_Job_: Reproduce the items verbatim from the line with "What is the" to the line with "At how many", including both of those lines, and omit the pictures.

_Records supplied_:
========
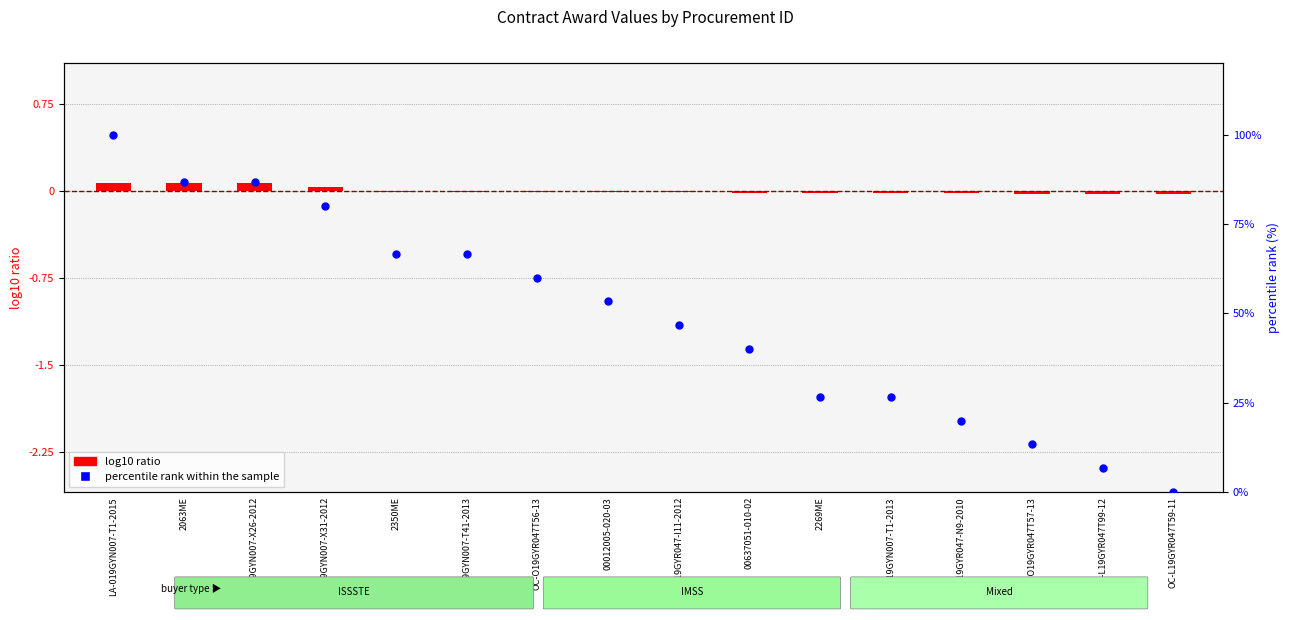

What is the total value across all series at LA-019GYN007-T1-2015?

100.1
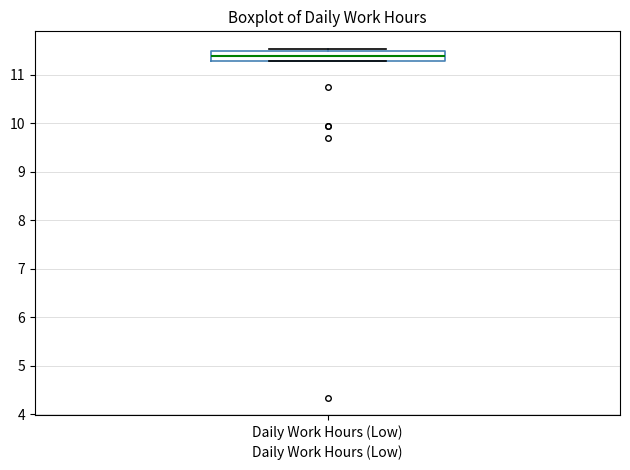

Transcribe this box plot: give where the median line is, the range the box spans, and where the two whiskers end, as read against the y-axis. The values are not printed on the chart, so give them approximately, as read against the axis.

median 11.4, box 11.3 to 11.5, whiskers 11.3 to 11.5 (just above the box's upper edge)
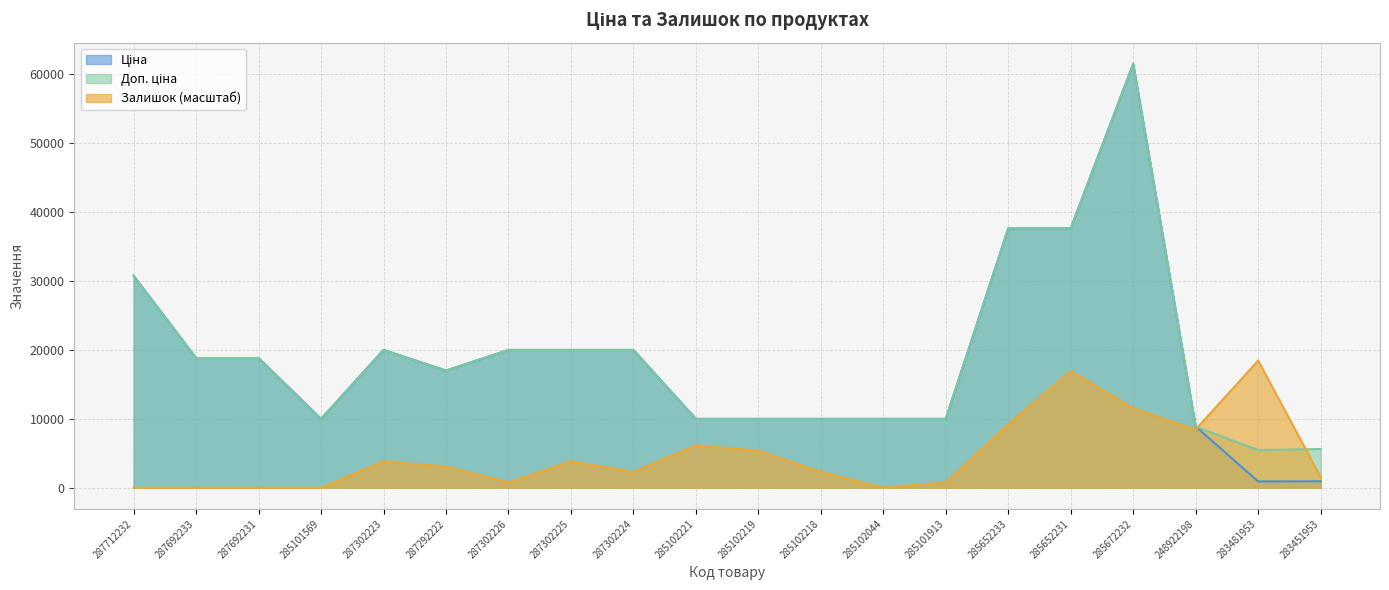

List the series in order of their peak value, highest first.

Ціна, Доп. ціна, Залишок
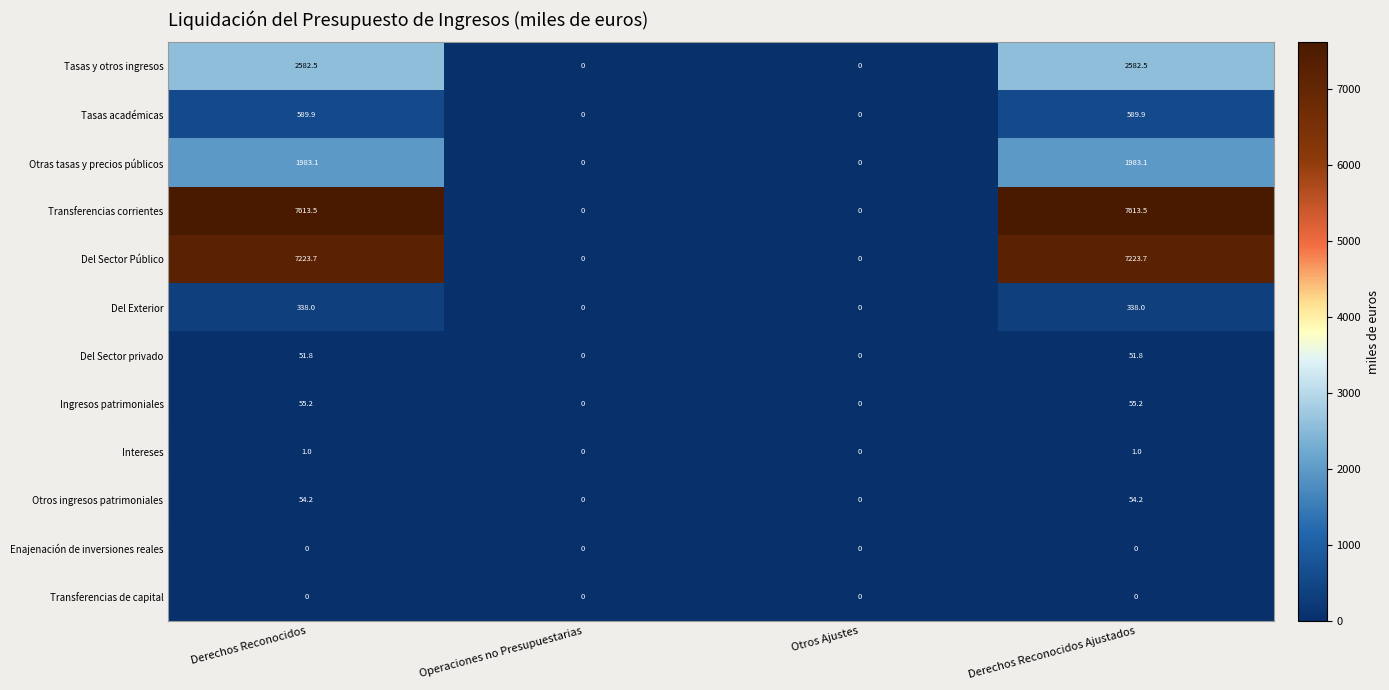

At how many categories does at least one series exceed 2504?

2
========
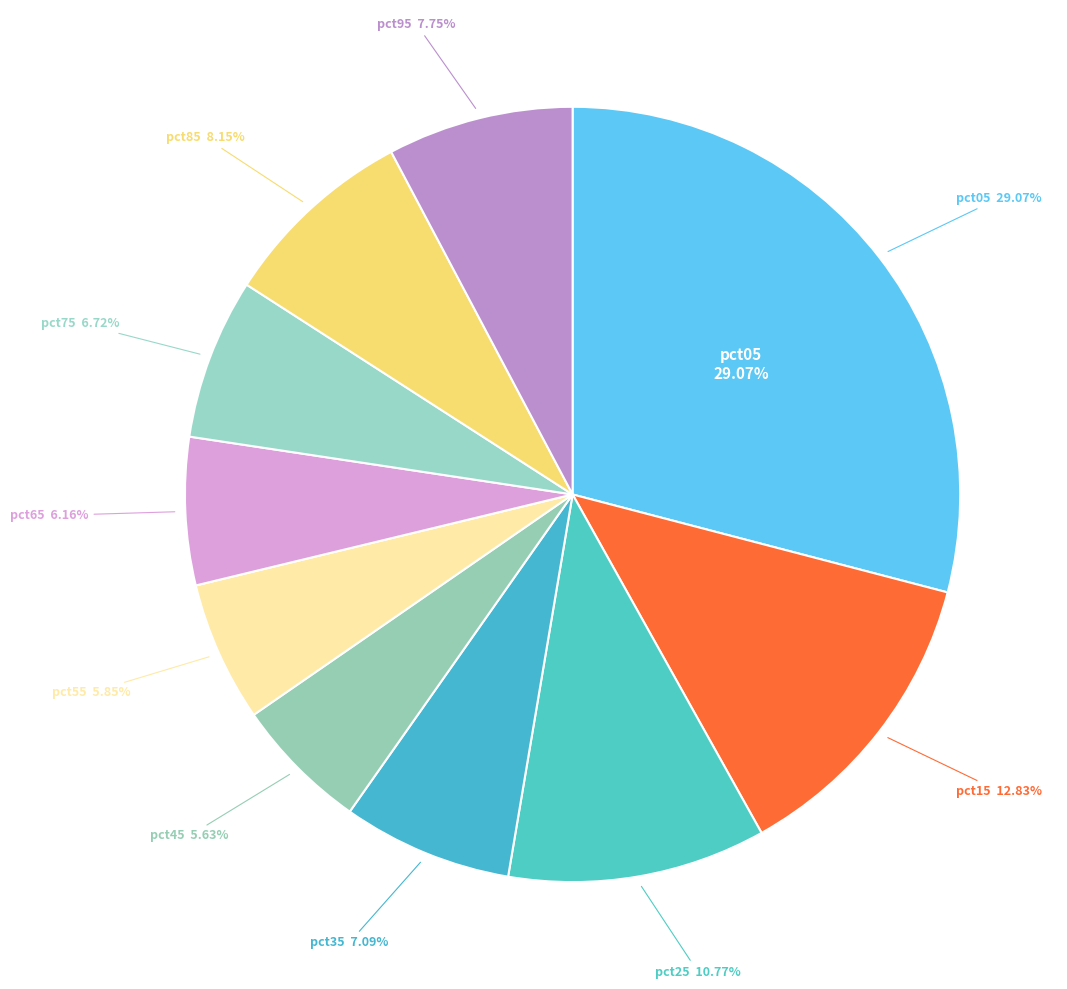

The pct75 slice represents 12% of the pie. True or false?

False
========
_Answer for the task_:
What is the total value across all series at LA-019GYN007-T1-2015?

100.1

Transcribe this box plot: give where the median line is, the range the box spans, and where the two whiskers end, as read against the y-axis. The values are not printed on the chart, so give them approximately, as read against the axis.

median 11.4, box 11.3 to 11.5, whiskers 11.3 to 11.5 (just above the box's upper edge)

List the series in order of their peak value, highest first.

Ціна, Доп. ціна, Залишок

At how many categories does at least one series exceed 2504?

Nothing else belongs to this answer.